Jump to content

Starting a new relationship, need input...


While the thread author can add an update and reopen discussion, this thread was last posted in over a month ago. Want to continue the conversation? Feel free to start a new thread instead!

Recommended Posts

Posted

Okay so I will try to make this as short as possible haha Basically I'm just looking for an unbiased ear to give me some advice.

 

So I have only ever really dated one guy since the age of 16. We were both each others' first and only real relationship. We even went to the same university for four years after high school,; and it was all lovey-dovey mushy-gooey. After dating for 7ish years things got complicated. We had to spend 4 months apart due to physical distance, it was really hard for both of us. That was about a year ago and after those 4 months we were back living in the same town dating, but things really weren't the same as before. The love soaked, carefree days spent together weren't there, the magic gone. I'm getting flowery but really it was rough I got kind of depressed especially after I found pictures of other girls on his phone. Now I don't think he ever cheated on me but pics of half naked bar skanks is not all the best thing to find on your bf's phone.

 

Anyways, I don't mean to make him look like an awful guy. Honestly, he's the most supporting caring and loving guy you can imagine. He always listens and tell me how much he loves me. He wants to spend all this time together cuddling and hugging and doing whatever I want to do (treating me to dinner and movies and so forth). But through various circumstances we both decided to "take a break for a while". That was about two months ago and we still hang out once a week or so but only as friends, the deal was not to cross that line into bf/gf territory (eg, hugs kisses and everything after that). But lately he has been slowly worming his way out of this agreement with "I love you"s here and an attempted kiss there. Which would be cute if not for the fact that the whole reason that we needed the break still hasn't been resolved, in fact he's trying to shove it under the rug.

 

While this has been going on I also recently(ish) reconnected with an old friend from high school. We weren't super close in high school like best friends but we were part of the same like circle of friends, you know how high school can be lol Anywho, this past summer he moved back home after finishing university and I hadn't really been in contact with him at all through those years but we ended up both getting jobs at the same place and we spent the rest of the year hanging out at work and eventually we became gym buddies too. So we were seeing a lot of each other. But ever since this break with my bf my eyes have opened for sure. It was kind of a slow build but now I have this major crush on him. I haven't said anything because I didn't really know what's what and I didn't want to ruin the friendship. But a couple of days ago I was chatting about this with a mutual friend and she assured me that it was pretty obvious he likes me too. So since it's not a totally baseless crush, I've decided to do something about it! Live life and all that...
+ + + + +
*Exercise aim*.
Retype the forum post word for word, from "Jump to content" to "me some advice.". The rows that come next have nothing to do with this work.

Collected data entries
+ + + + +
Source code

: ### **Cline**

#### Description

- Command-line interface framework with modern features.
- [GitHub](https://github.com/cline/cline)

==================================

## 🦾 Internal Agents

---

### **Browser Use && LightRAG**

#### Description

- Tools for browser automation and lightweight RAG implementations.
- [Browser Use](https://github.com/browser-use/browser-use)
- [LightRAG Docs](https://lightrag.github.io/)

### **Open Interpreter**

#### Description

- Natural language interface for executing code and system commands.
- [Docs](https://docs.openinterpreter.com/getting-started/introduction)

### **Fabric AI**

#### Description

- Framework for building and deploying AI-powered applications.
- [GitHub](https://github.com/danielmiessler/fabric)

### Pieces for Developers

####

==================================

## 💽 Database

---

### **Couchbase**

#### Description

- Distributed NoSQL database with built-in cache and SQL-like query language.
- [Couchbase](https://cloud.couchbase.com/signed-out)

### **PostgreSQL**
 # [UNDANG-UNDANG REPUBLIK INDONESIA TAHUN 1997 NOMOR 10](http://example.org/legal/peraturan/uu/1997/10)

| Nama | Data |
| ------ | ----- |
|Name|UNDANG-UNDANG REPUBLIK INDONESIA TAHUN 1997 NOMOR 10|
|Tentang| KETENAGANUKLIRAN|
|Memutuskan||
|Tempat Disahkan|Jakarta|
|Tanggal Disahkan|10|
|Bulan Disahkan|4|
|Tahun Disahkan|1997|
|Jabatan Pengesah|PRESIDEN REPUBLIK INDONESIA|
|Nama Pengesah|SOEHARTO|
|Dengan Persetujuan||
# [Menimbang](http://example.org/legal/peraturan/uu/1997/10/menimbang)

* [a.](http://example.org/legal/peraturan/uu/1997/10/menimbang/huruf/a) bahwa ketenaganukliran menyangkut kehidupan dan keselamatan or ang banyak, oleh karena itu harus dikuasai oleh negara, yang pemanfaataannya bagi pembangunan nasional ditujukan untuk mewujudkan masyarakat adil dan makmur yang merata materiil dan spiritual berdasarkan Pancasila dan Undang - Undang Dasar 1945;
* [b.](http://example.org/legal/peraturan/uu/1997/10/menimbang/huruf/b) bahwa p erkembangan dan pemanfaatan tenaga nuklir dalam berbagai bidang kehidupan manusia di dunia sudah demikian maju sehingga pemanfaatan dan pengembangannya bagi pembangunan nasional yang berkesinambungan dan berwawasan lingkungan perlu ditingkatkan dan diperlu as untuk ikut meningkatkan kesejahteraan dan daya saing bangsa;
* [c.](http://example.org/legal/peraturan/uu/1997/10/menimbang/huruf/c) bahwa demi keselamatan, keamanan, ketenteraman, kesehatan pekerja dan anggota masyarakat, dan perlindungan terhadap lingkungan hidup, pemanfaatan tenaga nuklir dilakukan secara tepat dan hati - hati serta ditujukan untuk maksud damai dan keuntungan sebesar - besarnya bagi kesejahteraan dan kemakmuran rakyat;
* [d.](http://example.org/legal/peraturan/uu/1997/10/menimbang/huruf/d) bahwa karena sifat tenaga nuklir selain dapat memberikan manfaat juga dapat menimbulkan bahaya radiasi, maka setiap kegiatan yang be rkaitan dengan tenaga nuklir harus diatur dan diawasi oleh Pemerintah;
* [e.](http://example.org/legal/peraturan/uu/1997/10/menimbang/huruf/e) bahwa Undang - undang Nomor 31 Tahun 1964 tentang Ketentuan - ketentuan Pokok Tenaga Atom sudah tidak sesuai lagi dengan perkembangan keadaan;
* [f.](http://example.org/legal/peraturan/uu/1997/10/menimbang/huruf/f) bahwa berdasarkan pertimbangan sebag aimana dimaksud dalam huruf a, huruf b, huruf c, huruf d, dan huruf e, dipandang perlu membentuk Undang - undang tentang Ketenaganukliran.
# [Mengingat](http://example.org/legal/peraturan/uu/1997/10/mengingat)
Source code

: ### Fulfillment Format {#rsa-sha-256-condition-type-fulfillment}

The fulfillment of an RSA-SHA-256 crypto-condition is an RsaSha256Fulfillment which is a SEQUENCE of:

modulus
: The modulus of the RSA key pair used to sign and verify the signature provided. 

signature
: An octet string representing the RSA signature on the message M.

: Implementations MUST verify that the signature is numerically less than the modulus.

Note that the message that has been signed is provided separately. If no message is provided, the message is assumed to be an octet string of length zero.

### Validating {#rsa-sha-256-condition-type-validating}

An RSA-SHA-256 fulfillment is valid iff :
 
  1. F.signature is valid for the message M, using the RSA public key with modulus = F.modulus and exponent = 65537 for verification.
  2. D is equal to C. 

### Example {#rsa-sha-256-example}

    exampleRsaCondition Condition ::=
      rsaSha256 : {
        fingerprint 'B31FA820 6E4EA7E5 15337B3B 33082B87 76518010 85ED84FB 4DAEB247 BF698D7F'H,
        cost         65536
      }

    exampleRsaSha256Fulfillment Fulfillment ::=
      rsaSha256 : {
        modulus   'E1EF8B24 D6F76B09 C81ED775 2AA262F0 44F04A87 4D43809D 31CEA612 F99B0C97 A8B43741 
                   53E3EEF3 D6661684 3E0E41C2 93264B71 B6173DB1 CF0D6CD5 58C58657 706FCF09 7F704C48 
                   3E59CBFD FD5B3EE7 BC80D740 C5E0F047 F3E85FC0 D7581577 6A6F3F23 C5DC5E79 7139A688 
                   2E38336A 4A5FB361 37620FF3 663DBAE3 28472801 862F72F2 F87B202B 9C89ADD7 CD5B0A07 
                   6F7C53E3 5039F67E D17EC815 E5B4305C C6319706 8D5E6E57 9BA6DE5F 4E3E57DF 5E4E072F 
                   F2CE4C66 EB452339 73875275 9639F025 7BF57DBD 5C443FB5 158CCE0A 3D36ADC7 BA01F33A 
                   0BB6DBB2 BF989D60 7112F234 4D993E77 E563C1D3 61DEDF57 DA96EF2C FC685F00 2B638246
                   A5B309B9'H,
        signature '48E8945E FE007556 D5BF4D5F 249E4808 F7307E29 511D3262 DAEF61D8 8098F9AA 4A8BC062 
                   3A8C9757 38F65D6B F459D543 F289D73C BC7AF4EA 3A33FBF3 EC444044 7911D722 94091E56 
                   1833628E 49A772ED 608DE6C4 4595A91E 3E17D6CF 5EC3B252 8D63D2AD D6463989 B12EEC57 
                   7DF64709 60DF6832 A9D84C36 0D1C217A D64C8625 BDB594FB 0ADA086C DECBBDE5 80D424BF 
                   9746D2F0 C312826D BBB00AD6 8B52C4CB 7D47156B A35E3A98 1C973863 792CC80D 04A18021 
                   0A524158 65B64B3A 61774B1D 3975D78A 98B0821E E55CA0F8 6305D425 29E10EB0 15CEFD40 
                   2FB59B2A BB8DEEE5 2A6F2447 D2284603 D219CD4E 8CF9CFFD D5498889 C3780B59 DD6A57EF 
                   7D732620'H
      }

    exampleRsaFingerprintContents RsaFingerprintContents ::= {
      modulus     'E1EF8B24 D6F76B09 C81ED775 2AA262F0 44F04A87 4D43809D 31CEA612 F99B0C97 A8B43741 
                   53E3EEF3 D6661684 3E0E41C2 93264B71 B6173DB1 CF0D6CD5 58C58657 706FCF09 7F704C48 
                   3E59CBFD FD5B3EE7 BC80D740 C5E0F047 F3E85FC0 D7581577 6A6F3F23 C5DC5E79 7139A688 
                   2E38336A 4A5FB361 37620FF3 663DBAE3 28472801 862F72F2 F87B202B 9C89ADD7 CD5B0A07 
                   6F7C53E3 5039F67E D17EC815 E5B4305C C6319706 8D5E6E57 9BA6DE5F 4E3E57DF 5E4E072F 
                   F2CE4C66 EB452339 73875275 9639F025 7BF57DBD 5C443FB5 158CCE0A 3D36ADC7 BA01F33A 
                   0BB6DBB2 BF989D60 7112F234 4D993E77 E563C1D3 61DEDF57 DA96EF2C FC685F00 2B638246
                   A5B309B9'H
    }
+ + + + +
*Solution for this problem*.
Jump to content

Starting a new relationship, need input...


While the thread author can add an update and reopen discussion, this thread was last posted in over a month ago. Want to continue the conversation? Feel free to start a new thread instead!

Recommended Posts

Posted

Okay so I will try to make this as short as possible haha Basically I'm just looking for an unbiased ear to give me some advice.